== Text for analysis

Thursday, April 9, 2009

Everything I ever needed to know, I learned from Willy






There aren’t many necessities that we human beings would die without.


Stories abound of how survivors who were lost or injured in the savage wilderness got by for days (and sometimes even weeks) on a small amount of water from a trickling stream or by carefully rationing the contents of small canteen.

Of course there’s also oxygen, protection from the elements, and a minimum amount of caloric food intake.


Psychologists and religious leaders will expound upon the notion that human beings — in the absence of love, caring, and affection — will keel over dead.


But all of these are insignificant, miniscule, even trivial, in relation to the lifeblood of mankind, the Nectar of the Gods — that’s right — chocolate.


Without chocolat, Schoki, chokolade, suklaa — whatever language you prefer — life has no meaning (or at least it’s pretty boring). In the pursuit of cacao confectionery bliss, wars have been fought, fortunes made and lost, new planets explored, and vast civilizations obliterated. (OK, that’s a little over the top, but you get the picture.)


As a boy, I always thought it was weird that men gave women chocolate as gifts — I was utterly convinced that little snot-nosed lads consumed chocolate in much greater quantities (and with much greater appreciation) than girls ever would. 


Following Halloween, Easter, or Christmas candy hauls, my older sister, Kim, would hoard all of her booty under lock and key, and make it last seemingly for an eternity. Some of it might even go bad before she ate it (the outrage of it all). I just figured she didn’t like the stuff very much. Of course, my brother and I schemed and plotted to relieve her of as much of the “amber gold” as was humanly possible.


As I got older and wiser, I noticed all the ladies waiting in line at the See’s Candies counter to get their fix, and I learned a valuable lesson. Though men will often dispense with chocolate in favor of other, more manly vices, for many women, chocolate is a good as —or in many cases superior to — sex.


But I’m one of the few dudes secure enough in my masculinity to openly admit that chocolate makes my world go ‘round. A self-admitted chocoholic, it’s difficult for me to claw through a single day without even a morsel of my manna from heaven. Two days, a mass famine. Three days, Armegeddon — launch the nukes, game over.

====
== Information supplied

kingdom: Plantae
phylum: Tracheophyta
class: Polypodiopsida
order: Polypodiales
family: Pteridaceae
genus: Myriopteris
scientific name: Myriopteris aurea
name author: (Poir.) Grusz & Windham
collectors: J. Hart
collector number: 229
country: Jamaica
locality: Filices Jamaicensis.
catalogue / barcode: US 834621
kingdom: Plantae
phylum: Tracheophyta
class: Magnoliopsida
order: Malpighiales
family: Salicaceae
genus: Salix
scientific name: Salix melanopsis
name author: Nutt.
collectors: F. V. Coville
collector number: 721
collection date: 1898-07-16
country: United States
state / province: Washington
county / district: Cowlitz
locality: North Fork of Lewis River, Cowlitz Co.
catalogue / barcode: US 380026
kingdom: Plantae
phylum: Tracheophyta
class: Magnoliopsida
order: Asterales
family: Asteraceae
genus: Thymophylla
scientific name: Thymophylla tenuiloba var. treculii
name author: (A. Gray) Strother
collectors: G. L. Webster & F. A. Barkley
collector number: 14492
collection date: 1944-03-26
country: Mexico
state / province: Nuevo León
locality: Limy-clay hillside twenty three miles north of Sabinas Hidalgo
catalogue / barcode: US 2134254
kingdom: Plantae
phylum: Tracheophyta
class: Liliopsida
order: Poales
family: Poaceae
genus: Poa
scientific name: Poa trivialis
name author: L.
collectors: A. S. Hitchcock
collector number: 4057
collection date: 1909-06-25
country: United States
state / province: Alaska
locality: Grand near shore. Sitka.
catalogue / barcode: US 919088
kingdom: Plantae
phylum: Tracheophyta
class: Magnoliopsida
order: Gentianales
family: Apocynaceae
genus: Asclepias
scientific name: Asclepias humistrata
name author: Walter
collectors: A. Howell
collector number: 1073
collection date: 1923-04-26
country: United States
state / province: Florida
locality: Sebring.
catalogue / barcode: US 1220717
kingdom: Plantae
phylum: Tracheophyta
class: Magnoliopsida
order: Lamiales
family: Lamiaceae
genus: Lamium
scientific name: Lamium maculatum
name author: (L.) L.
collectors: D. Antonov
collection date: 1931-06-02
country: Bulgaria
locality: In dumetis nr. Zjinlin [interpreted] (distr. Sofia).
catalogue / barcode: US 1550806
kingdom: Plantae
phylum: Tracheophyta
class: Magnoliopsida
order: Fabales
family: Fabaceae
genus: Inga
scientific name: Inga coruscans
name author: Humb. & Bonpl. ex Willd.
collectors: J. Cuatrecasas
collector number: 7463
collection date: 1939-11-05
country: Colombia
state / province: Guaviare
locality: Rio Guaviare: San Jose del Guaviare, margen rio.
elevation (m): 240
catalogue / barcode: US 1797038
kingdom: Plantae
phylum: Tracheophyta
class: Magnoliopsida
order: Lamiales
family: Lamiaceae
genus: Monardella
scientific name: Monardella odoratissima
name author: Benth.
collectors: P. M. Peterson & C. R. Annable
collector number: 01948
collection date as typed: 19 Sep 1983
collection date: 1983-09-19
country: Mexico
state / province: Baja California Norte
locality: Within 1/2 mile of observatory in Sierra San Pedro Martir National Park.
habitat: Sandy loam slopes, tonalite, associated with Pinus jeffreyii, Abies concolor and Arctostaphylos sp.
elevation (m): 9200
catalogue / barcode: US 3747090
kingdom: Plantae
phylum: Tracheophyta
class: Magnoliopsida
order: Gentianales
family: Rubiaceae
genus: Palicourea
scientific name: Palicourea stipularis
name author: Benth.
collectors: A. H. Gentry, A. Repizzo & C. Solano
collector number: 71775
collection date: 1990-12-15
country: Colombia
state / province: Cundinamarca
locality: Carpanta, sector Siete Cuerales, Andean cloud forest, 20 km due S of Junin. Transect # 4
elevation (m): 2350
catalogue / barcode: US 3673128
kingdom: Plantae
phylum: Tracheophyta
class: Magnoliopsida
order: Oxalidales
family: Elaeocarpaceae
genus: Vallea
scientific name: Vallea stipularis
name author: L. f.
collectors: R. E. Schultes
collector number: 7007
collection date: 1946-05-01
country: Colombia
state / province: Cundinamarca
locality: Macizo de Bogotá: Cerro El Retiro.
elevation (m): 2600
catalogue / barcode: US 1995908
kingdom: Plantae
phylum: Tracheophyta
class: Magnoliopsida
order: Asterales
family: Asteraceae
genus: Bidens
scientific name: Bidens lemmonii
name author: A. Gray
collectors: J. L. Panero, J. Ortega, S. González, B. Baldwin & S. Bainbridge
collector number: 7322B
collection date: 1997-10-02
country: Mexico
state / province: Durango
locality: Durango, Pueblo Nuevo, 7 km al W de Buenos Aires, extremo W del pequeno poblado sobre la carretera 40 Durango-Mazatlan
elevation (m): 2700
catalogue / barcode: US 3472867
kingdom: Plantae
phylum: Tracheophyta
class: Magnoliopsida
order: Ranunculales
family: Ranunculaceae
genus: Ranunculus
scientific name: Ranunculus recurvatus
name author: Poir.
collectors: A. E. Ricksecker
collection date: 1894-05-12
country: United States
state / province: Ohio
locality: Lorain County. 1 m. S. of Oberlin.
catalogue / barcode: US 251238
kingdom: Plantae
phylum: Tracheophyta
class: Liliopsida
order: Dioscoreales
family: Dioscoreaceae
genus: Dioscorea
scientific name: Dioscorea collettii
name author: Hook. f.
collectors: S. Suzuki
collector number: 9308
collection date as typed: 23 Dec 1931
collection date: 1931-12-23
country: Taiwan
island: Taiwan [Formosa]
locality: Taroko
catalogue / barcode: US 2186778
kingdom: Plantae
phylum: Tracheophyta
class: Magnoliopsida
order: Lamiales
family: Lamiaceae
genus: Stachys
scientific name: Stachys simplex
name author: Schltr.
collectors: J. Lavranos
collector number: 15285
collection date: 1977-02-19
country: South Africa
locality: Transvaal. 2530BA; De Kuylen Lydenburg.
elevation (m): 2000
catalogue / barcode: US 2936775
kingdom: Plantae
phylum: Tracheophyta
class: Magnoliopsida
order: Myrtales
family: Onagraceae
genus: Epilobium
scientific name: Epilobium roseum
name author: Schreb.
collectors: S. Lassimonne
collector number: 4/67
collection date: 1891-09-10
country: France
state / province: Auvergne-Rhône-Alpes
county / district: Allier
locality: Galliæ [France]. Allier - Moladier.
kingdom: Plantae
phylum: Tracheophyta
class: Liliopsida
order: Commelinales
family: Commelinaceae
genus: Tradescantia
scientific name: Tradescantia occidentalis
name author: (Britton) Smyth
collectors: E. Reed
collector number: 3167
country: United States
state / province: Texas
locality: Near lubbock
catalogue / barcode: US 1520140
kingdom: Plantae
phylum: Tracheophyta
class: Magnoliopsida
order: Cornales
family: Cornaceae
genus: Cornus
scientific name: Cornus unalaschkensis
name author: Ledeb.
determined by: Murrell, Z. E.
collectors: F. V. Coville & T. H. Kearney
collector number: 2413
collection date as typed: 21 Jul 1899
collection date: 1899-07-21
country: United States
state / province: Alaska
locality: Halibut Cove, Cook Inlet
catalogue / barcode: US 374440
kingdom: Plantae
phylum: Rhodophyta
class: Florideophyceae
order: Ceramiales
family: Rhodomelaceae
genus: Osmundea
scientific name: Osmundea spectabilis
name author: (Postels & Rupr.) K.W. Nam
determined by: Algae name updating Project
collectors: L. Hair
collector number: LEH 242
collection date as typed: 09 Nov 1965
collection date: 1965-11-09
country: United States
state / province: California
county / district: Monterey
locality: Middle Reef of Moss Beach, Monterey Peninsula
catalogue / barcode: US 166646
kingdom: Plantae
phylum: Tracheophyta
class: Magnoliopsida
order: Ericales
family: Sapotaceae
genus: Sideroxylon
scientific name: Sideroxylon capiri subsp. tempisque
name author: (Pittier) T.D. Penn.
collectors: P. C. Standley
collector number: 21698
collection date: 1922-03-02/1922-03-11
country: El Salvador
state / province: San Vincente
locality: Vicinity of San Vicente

====

Questions to answer:
1. Print the part of the chocolate post that opens with the words containing "Stories abound of" and closes with "caloric food intake.".
2. Answer these questions from the chocolate post:
(a) What is the name of the writer's older sister?
(b) Which three holidays' candy hauls does the post mention?
(c) At which candy counter did the writer notice ladies waiting in line?
The lines above are material separate from the chocolate post.

Outputs in order:
1.
Stories abound of how survivors who were lost or injured in the savage wilderness got by for days (and sometimes even weeks) on a small amount of water from a trickling stream or by carefully rationing the contents of small canteen.

Of course there’s also oxygen, protection from the elements, and a minimum amount of caloric food intake.

2.
(a) Kim
(b) Halloween, Easter, and Christmas
(c) The See's Candies counter